Recensione: Sentinelle d'Inverno

Lode al Cielo per gli inverni canadesi!
di Alessandro Neri

SENTINELLE D'INVERNO
Autori: Brian K. Vaughan (testi), Steve Skroce (disegni), Matt Hollingsworth (colori)
Formato: 168 pagine, colore, cartonato, 17x26, 19 €
Editore: Bao Publishing

Ottawa, Ontario, 2112: gli USA devastano il Canada in seguito al bombardamento della Casa Bianca, che sarebbe opera dei vicini del Nord.
Territori del Nordovest, 2124: Amber, che all'epoca dell'attentato aveva cinque anni, incontra il Due-Quattro, un gruppo di Freedom Fighter che resiste contro le truppe americane che ormai hanno occupato il loro Paese. Una guerra impari, uno scontro tra Davide e Golia. Ma Amber, che per colpa degli invasori yankee ha perso tutti gli affetti, potrebbe rivelarsi l'arma segreta...

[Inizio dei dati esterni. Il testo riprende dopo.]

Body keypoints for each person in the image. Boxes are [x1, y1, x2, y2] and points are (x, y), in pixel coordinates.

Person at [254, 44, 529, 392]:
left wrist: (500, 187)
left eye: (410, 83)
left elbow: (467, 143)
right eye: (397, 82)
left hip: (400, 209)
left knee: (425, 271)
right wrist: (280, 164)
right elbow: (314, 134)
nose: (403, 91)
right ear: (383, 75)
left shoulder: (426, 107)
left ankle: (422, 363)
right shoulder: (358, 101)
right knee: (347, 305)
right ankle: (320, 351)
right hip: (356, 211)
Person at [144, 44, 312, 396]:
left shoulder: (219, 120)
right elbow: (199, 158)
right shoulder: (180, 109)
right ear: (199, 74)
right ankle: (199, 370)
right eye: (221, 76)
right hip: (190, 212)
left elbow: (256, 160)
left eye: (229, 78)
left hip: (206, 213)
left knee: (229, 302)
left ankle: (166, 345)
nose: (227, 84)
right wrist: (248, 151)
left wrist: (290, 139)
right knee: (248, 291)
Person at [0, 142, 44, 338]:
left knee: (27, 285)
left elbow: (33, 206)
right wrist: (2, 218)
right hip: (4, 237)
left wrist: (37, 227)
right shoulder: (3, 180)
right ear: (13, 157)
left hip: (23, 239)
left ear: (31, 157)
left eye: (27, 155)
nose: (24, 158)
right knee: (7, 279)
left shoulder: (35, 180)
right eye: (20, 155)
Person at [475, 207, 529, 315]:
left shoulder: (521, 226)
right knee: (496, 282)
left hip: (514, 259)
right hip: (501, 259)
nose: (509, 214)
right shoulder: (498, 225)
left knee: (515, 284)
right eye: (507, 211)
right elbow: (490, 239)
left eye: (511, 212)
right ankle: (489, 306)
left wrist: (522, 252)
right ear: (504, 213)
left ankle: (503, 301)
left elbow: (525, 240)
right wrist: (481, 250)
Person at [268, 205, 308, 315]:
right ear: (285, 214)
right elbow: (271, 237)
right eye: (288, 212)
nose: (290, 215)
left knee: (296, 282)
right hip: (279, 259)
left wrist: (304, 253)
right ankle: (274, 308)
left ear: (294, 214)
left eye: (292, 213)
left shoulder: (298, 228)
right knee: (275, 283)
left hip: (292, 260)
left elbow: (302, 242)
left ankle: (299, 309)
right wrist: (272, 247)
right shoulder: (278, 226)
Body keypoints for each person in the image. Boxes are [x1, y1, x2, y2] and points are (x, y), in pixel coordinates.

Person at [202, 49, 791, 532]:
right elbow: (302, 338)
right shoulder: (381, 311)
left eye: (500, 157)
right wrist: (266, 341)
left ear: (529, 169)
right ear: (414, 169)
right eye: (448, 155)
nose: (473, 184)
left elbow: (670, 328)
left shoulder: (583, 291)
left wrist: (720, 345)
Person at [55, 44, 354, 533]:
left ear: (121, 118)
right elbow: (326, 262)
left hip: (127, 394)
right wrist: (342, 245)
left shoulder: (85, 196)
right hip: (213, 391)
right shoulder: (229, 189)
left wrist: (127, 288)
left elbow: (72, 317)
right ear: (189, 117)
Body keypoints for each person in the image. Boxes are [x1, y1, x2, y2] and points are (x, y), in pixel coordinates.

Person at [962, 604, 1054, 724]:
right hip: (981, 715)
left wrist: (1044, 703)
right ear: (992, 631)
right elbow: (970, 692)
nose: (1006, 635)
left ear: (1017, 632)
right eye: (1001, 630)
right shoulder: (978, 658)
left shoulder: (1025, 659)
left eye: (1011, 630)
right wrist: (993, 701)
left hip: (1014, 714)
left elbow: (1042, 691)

Bao Publishing propone in Italia in un unico volume questa miniserie pubblicata negli USA da Image in 6 albetti nel corso del 2015, Sentinelle d'Inverno da noi, We Stand on Guard in originale ("restiamo vigilanti", ritornello dell'inno canadese). Un racconto di sci-fi militare e un futuro alla Terminator in cui le macchine sono gli statunitensi.

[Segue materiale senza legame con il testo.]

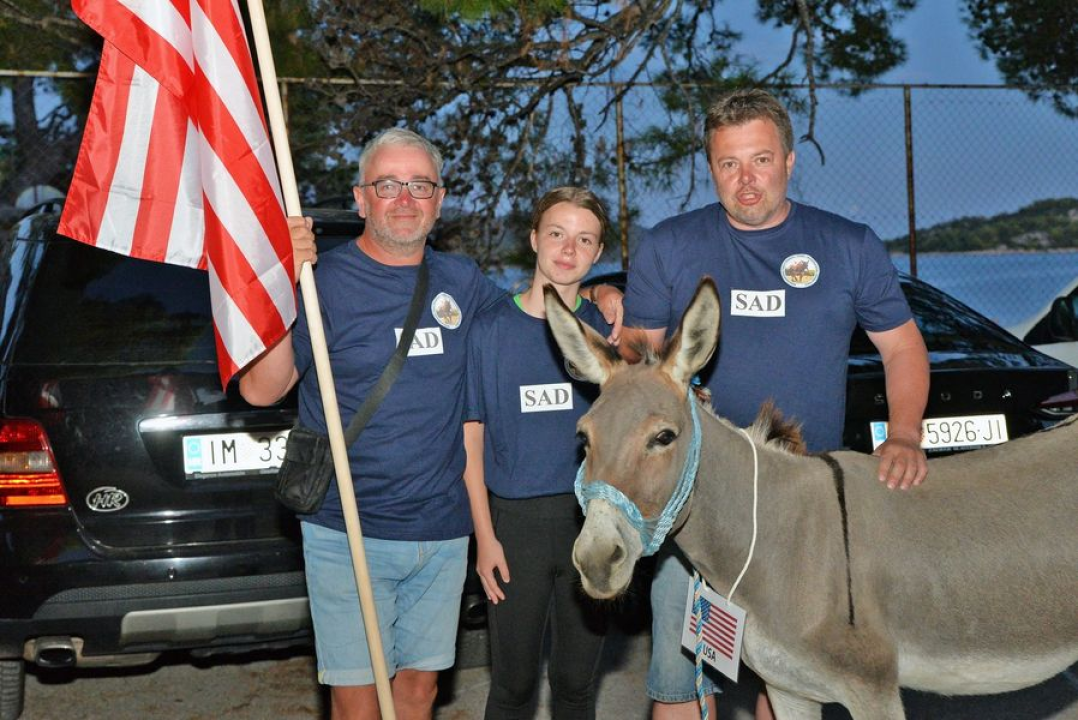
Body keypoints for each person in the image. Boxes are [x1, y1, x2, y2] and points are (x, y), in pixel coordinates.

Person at [239, 129, 623, 720]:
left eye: (419, 185)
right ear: (361, 197)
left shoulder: (462, 281)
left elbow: (534, 308)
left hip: (441, 532)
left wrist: (600, 292)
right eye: (387, 185)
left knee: (418, 694)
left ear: (439, 200)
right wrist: (279, 282)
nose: (404, 198)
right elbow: (261, 389)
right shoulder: (325, 283)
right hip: (348, 528)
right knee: (358, 704)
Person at [620, 88, 930, 719]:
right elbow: (636, 363)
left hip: (805, 507)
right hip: (694, 503)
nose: (746, 179)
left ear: (790, 160)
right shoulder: (668, 247)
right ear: (710, 168)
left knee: (792, 677)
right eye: (728, 164)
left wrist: (903, 435)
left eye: (760, 160)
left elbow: (903, 349)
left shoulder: (847, 244)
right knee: (682, 680)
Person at [463, 187, 613, 719]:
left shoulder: (606, 334)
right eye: (556, 233)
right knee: (513, 685)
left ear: (597, 255)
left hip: (589, 523)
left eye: (584, 239)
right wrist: (485, 539)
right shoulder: (489, 331)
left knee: (575, 685)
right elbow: (471, 443)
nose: (568, 249)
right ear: (533, 240)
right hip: (514, 527)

Brian K. Vaughan vuole fare una cosa forse non facilissima: raccontare e vendere ad un pubblico perlopiù americano una storia in cui i cattivi sono proprio loro, gli americani. L'autore dei capolavori Y - L'ultimo uomo sulla Terra e Saga costruisce un cast interessante e gestisce bene le interazioni tra i suoi attori, la storia è densa e senza tempi morti, ricchissima di azione, ma c'è spazio anche per l'humor. In effetti, Vaughan fa sfoggio di qualche gimmick tipica del suo storytelling e, per esempio, in Sentinelle d'Inverno uno dei suoi personaggi ci farà un divertente spiegone sulle origini canadesi di Superman.

Il veterano Steve Skroce, canadese, ritorna in gran forma nel mondo dei comics dopo tanti lavori a Hollywood e con i Wachowski in particolare: ha uno stile molto cinematografico, mostra grande attenzione per le espressioni dei personaggi e sa ben destreggiarsi tra i tipici paesaggi canadesi innevati e i robottoni da guerra (che rimanderanno sicuramente ad altre opere i lettori più attenti), entrambi resi ancora più glaciali dai colori di Hollingsworth.

In definitiva, un racconto originale in cui lo Zio Sam cerca di calpestare la foglia d'acero, scritto da uno dei più grandi autori contemporanei e disegnata da un artista davvero troppo raro.